Where are the tax haters?
Few commented on the Chico City Council’s plan to raise the local sales tax
As expected, after years of various Chico leaders tip-toeing around the idea, the City Council voted to move forward on a plan to lean on taxpayers to shore up the coffers.
That decision came during the panel’s regular Tuesday meeting and yielded few comments from the public, all of whom voiced support (see Ashiah Scharaga’s report on page 9). The CN&R was surprised by the response—or lack thereof—but maybe we shouldn’t be.
Let’s reflect: For the better part of a decade—spurred by cuts to city services amid the Great Recession—local business leaders have been brainstorming a way for the city to generate additional revenues to pay for things like public safety and infrastructure repairs and improvements. The idea of a sales tax increase has grown increasingly popular with that generally conservative bloc.
The Chico Chamber of Commerce last year threw its support behind a “revenue measure.” At the time, a half-cent increase was being floated (see “Time to tax,” Newslines, Feb. 1, 2018). Evidently, the thought is that a 1 cent hike is palatable today.

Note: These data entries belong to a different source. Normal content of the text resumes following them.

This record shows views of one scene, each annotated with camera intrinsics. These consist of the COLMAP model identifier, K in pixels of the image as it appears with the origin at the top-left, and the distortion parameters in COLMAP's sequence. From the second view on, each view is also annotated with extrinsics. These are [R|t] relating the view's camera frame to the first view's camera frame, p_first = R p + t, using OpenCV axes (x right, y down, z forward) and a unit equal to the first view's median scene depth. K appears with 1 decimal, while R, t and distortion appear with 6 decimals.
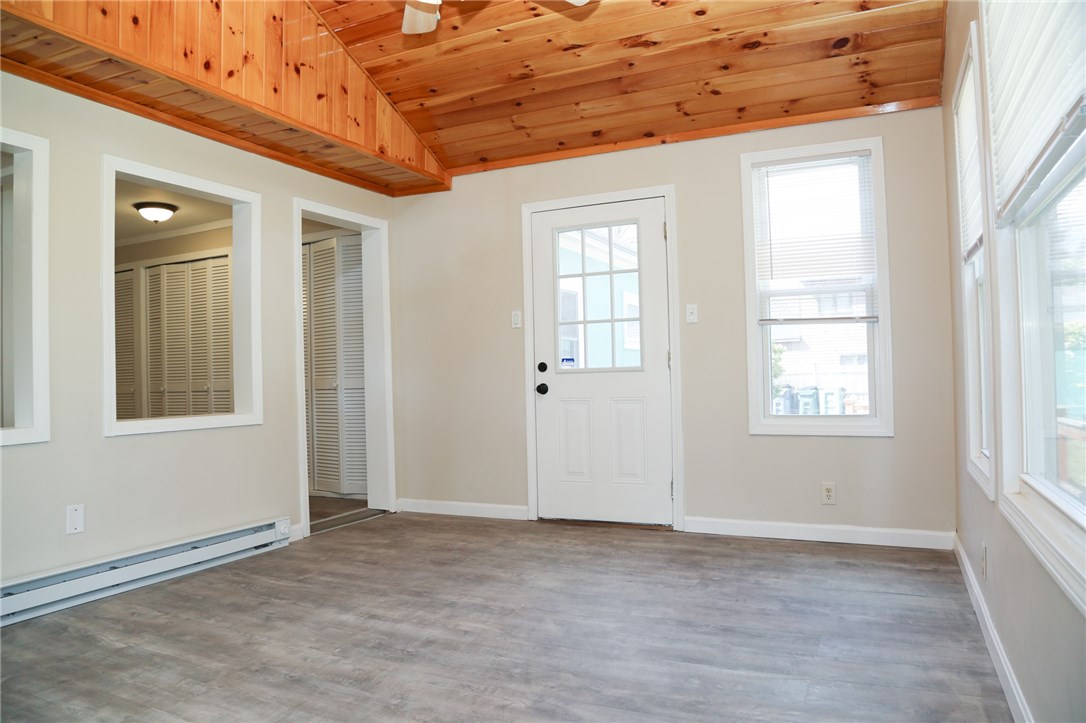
lens RADIAL K [[730.2, 0, 545.0], [0, 730.2, 363.5], [0, 0, 1]] dist [-0.122800, 0.062222]
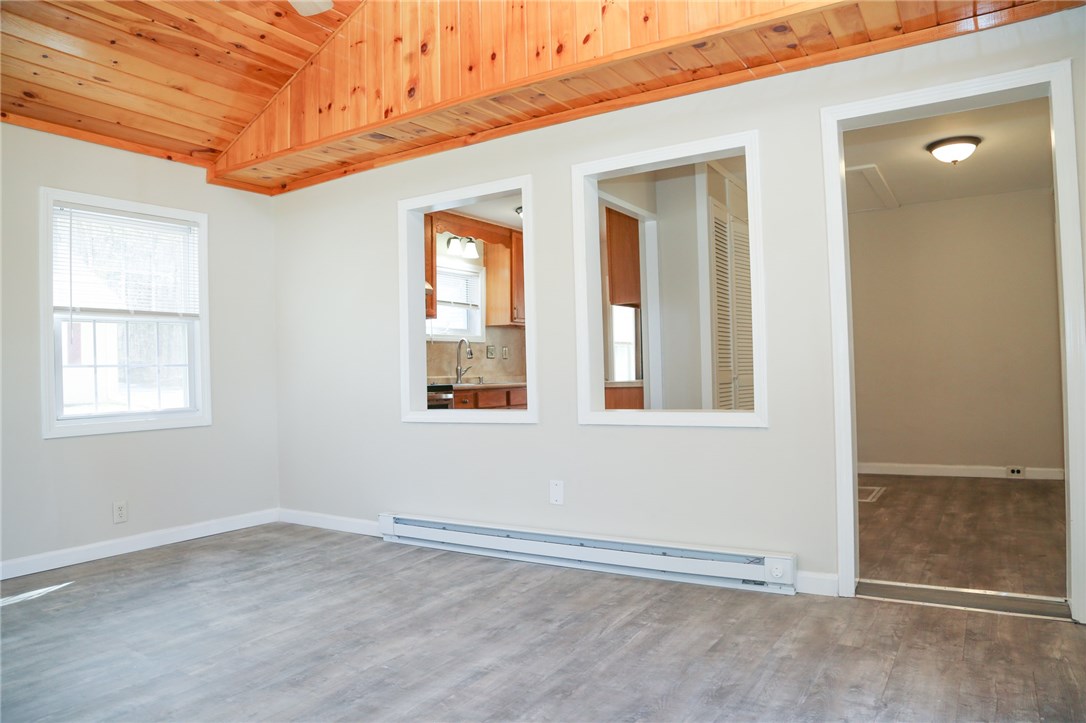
lens RADIAL K [[730.2, 0, 538.4], [0, 730.2, 358.7], [0, 0, 1]] dist [-0.122800, 0.062222]
pose [[-0.123442, 0.005713, -0.992335, 0.563521], [0.046359, 0.998925, -0.000016, -0.000294], [0.991268, -0.046006, -0.123574, 1.202427]]
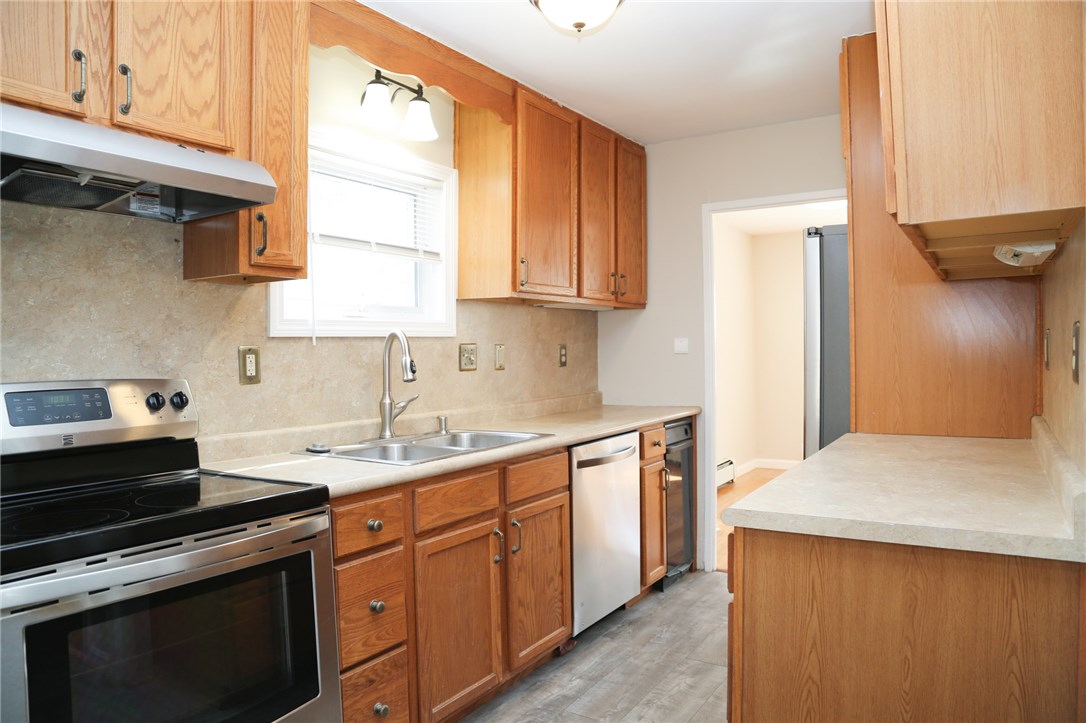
lens RADIAL K [[730.2, 0, 545.0], [0, 730.2, 359.1], [0, 0, 1]] dist [-0.122800, 0.062222]
pose [[-0.113251, 0.038618, -0.992816, -0.752876], [0.037158, 0.998710, 0.034608, -0.061582], [0.992871, -0.032972, -0.114540, 0.986738]]
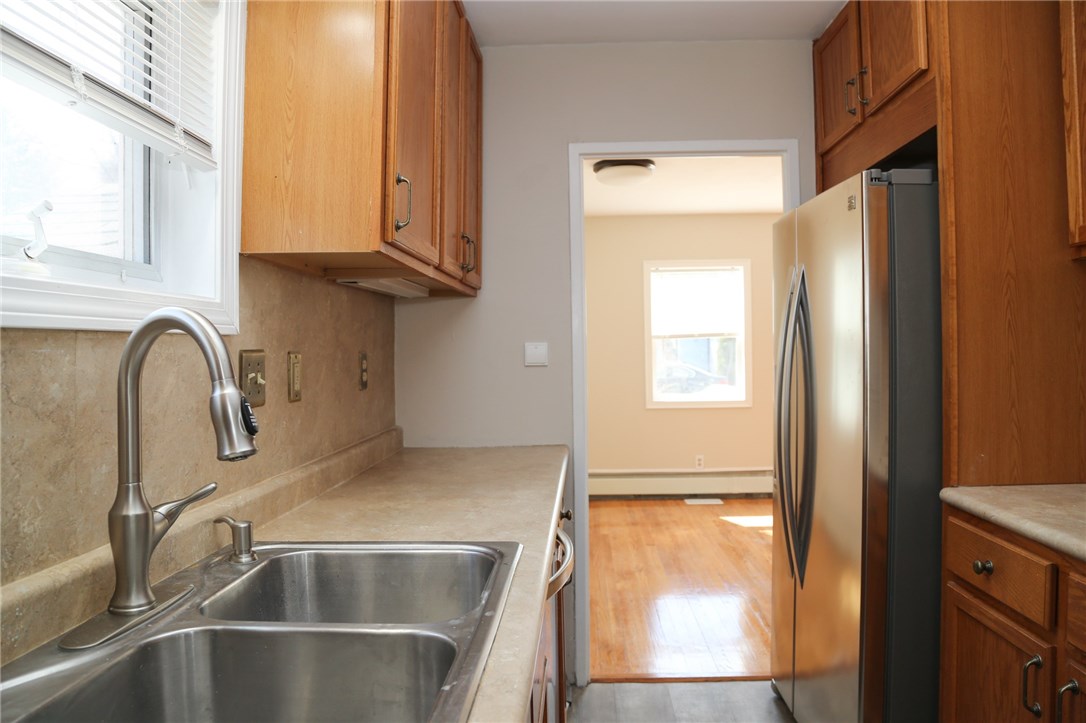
lens RADIAL K [[730.2, 0, 506.8], [0, 730.2, 358.0], [0, 0, 1]] dist [-0.122800, 0.062222]
pose [[0.384473, 0.026060, -0.922768, -1.294590], [0.025143, 0.998935, 0.038687, -0.060701], [0.922794, -0.038075, 0.383408, 0.712539]]
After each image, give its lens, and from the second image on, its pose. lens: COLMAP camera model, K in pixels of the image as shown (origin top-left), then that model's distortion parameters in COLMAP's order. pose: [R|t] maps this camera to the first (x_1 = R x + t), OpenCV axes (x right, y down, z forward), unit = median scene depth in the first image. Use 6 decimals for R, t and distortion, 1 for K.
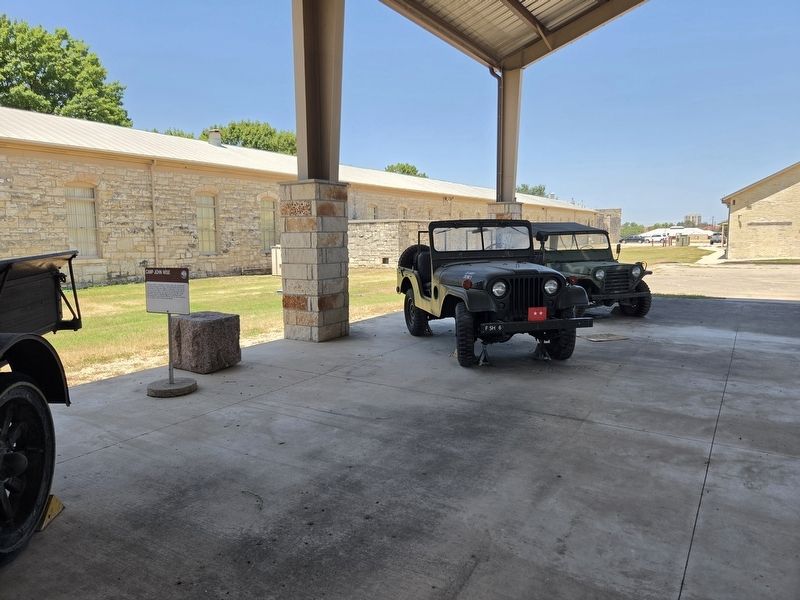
lens RADIAL K [[554.8, 0, 402.0], [0, 554.8, 300.5], [0, 0, 1]] dist [0.044131, -0.008475]
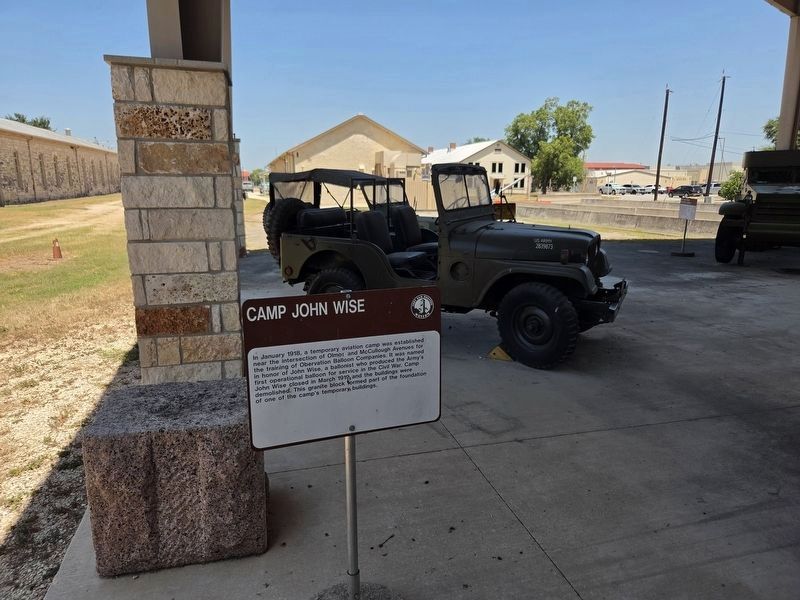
lens RADIAL K [[554.8, 0, 403.0], [0, 554.8, 301.5], [0, 0, 1]] dist [0.044131, -0.008475]
pose [[0.650980, -0.147511, 0.744624, -0.589920], [0.077539, 0.988728, 0.128081, -0.084229], [-0.755124, -0.025641, 0.655080, 0.731583]]
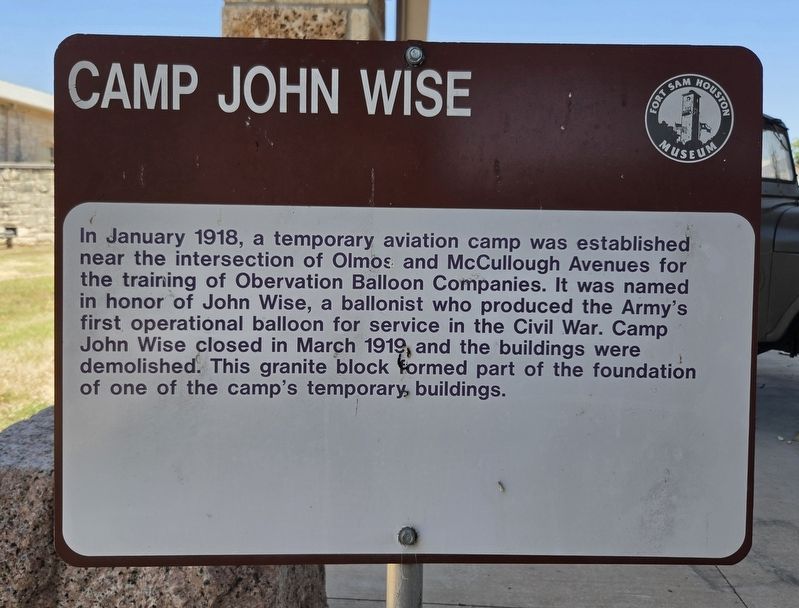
lens RADIAL K [[669.0, 0, 410.4], [0, 669.0, 251.3], [0, 0, 1]] dist [0.043932, 0.005850]
pose [[0.862010, 0.001140, 0.506889, -0.447399], [0.028092, 0.998353, -0.050017, -0.019098], [-0.506112, 0.057355, 0.860559, 0.855236]]
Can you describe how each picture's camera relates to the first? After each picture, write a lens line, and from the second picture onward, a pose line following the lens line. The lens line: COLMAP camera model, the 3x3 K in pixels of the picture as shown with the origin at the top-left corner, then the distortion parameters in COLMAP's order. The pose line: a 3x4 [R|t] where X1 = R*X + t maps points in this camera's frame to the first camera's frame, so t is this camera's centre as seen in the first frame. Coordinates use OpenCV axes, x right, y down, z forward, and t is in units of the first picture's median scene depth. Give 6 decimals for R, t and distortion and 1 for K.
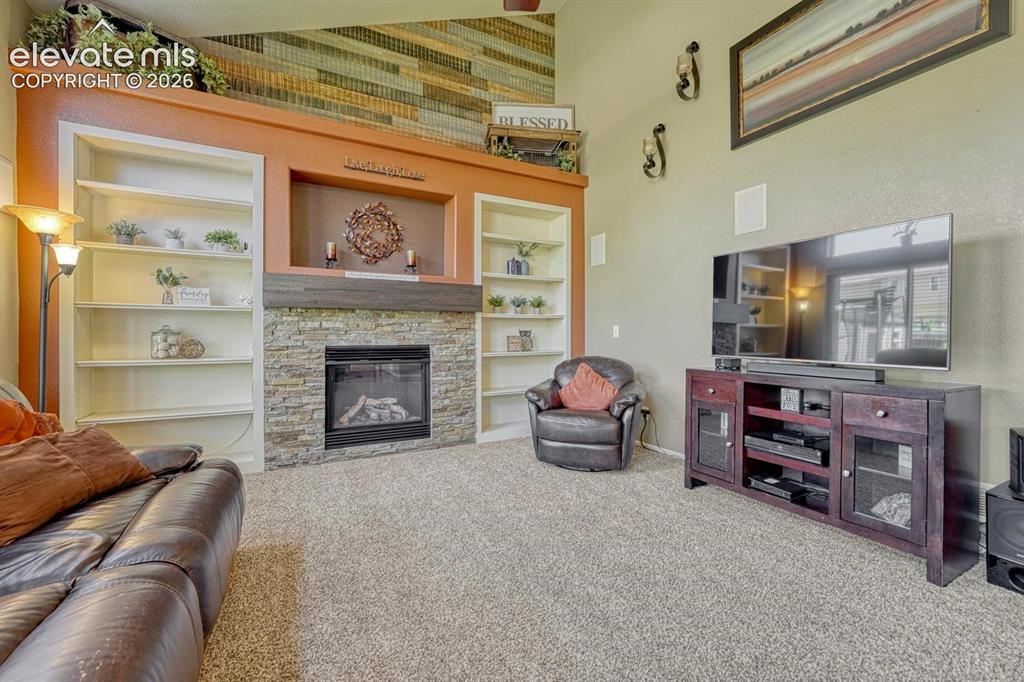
lens RADIAL K [[424.7, 0, 518.9], [0, 424.7, 331.6], [0, 0, 1]] dist [-0.009646, 0.001947]
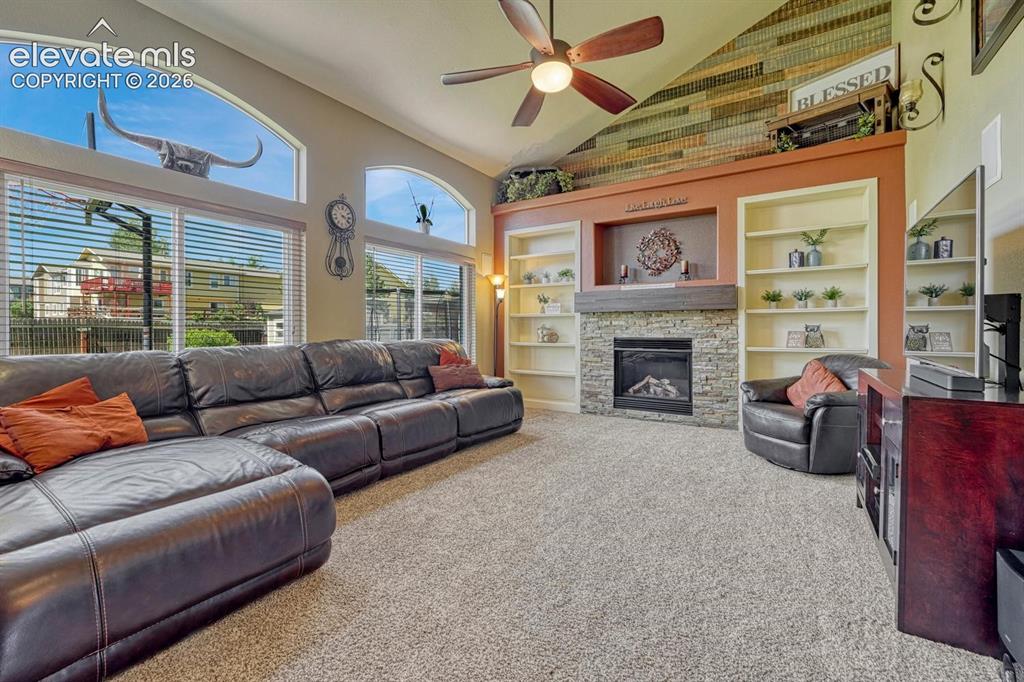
lens RADIAL K [[424.7, 0, 519.8], [0, 424.7, 334.9], [0, 0, 1]] dist [-0.009646, 0.001947]
pose [[0.496778, 0.007806, -0.867843, 0.615204], [0.001557, 0.999950, 0.009885, 0.009257], [0.867877, -0.006262, 0.496741, -0.016963]]
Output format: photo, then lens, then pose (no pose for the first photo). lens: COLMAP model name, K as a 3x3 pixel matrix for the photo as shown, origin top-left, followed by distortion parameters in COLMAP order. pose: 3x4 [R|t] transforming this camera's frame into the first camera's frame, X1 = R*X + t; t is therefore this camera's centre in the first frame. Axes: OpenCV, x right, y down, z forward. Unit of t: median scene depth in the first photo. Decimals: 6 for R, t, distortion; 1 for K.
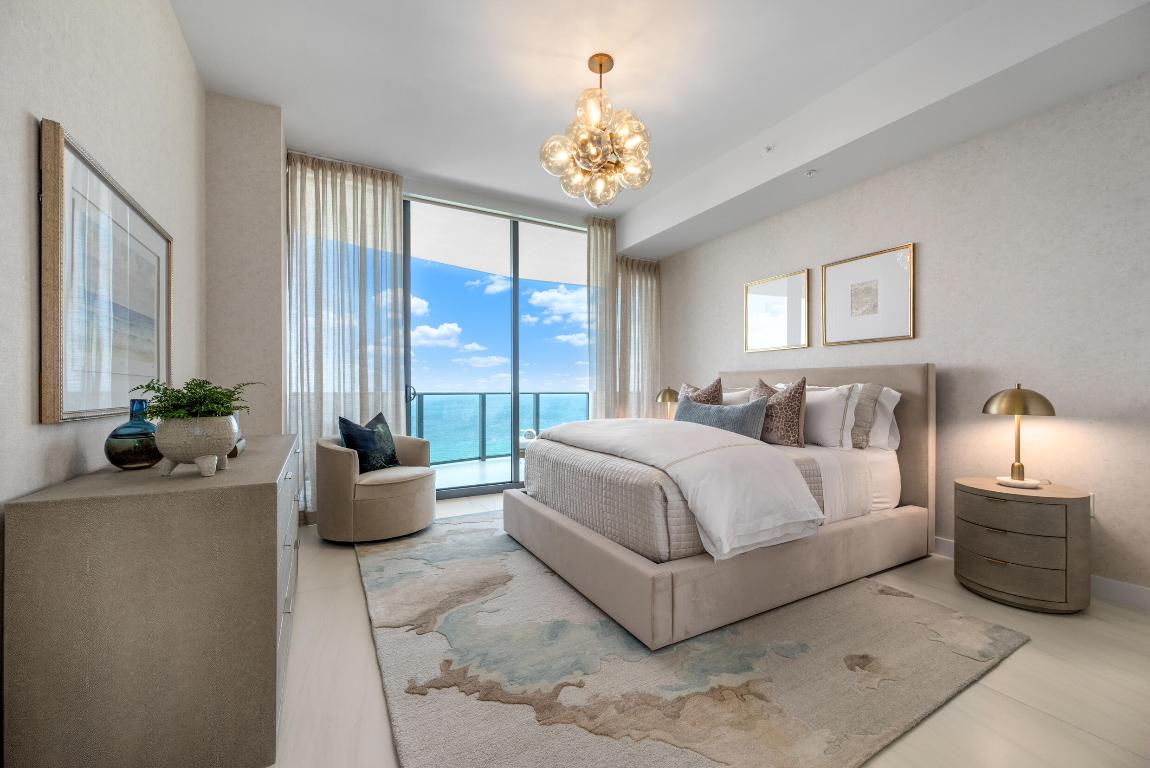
lens RADIAL K [[458.6, 0, 585.6], [0, 458.6, 388.9], [0, 0, 1]] dist [-0.002526, -0.000239]
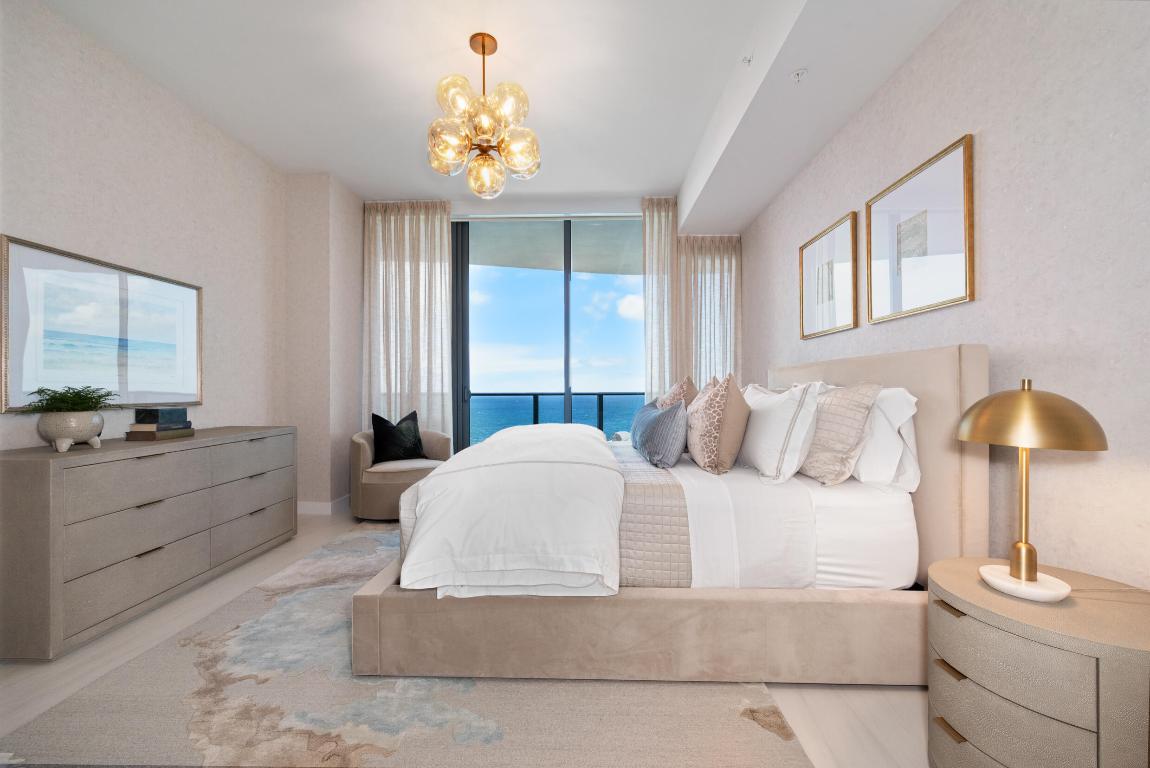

Our jaws dropped a few years ago as we watched members of the now-defunct Chico Tea Party lobby a conservative City Council to put such a measure on the ballot. Their biggest gripe: the city’s badly degraded roadways and other public rights-of-way. They were shouting into the wind back then, though. The conservative council wouldn’t touch a tax hike with a 10-foot pole.
But the political winds have since changed, and the city management behind the scenes—mainly conservatives, interestingly—are now working with public officials who aren’t tax-averse. Indeed, several of those on the now-liberal council campaigned on the idea of raising revenues thusly.
But here’s the rub, as pointed out by Councilman Sean Morgan, one of the two remaining conservatives on the panel. Should the public approve such a measure at the polls on a simple majority vote, the revenues would be dumped into the general fund and could be spent on virtually anything based on the whims of the council. Earmarking the funds for specific services—say, public safety, infrastructure and parks—requires approval by a two-thirds margin.
What’s to say it won’t go toward the city’s crushing pension obligations, critics will argue.
We’ll look forward to more conversations on these and other potential sticking points as the council takes the steps needed to place the measure on the 2020 ballot. That’s assuming the public doesn’t believe it’s a foregone conclusion.